== Exercises ==
a – Echo the article on Stephen Colbert and the FDA's stance on "milk," word for word from "Now I love Colbert" to "make fun of.".
b – Carry on the article about Colbert mocking the dispute over calling non-dairy products "milk," starting after its final sentence.

--- Begin Passage shown ---

Last night on The Late Show host Stephen Colbert turned his biting wit towards a subject that’s been generating a lot of media buzz lately: the question of what to call dairy alternatives. He was referencing last week’s Politico Pro Summit, in which FDA commissioner Scott Gottlieb announced that his agency would start cracking down on the use of the term “milk” for non-dairy products.
Now I love Colbert as much as the next person (read: a lot), so I was thrilled to see him bringing attention to a worth issue. Especially one that’s so clearly begging to be made fun of. While Colbert doesn’t take an outward stance on the naming issue per se, he does do what he does best: rip it to shreds with sarcasm.
“If it ain’t from a mammal, you can’t call it milk; it has to be ‘soy juice’ and ‘almond sweat,” he quipped. He also latched onto the oft-quoted phrase from Gottlieb: “an almond doesn’t lactate.” It was almost too easy to make fun of.

--- End Passage shown ---
--- Begin Recorded data ---

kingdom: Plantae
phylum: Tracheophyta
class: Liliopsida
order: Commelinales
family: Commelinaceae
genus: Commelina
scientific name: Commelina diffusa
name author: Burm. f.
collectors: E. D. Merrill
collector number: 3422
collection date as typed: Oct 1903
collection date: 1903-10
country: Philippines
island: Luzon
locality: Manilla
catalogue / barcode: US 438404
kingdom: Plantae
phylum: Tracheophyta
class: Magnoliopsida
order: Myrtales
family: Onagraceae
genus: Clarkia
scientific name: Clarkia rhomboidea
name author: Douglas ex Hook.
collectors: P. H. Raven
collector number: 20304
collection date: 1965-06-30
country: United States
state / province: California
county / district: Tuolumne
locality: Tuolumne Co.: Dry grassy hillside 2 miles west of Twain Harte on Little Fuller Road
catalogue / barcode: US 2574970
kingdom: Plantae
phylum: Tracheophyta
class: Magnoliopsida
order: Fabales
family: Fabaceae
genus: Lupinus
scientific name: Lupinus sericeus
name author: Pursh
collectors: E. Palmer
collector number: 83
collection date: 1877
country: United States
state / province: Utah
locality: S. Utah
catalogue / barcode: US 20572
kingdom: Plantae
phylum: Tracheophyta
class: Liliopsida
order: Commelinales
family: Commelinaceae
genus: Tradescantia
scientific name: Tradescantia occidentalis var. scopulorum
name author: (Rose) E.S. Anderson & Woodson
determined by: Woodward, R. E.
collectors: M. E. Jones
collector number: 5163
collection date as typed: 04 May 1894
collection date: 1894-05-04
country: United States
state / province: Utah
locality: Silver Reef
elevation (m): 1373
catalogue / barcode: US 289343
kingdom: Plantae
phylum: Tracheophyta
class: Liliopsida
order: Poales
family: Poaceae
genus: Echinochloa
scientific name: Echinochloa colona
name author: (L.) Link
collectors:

--- End Recorded data ---

== Outputs in order ==
a –
Now I love Colbert as much as the next person (read: a lot), so I was thrilled to see him bringing attention to a worth issue. Especially one that’s so clearly begging to be made fun of. While Colbert doesn’t take an outward stance on the naming issue per se, he does do what he does best: rip it to shreds with sarcasm.
“If it ain’t from a mammal, you can’t call it milk; it has to be ‘soy juice’ and ‘almond sweat,” he quipped. He also latched onto the oft-quoted phrase from Gottlieb: “an almond doesn’t lactate.” It was almost too easy to make fun of.

b –
Towards the end of the segment, Colbert addressed dairy farmers — a group whose perspective has been relatively ignored in the hullabaloo of mocking lactating nuts. He pointed out that if the FDA decides that alternative milks can’t be called “milk,” it will be a boon for dairy farmers, who have been struggling recently with milk surpluses and consequent low prices.
We also have to question whether things like soy milk and hemp milk actually care if they’re called “milk” or not. After all, their whole appeal is that they’re not milk. At the same time, we’ve grown so used to asking for oat “milk” with our lattés that it seems almost too late to change the nomenclature here.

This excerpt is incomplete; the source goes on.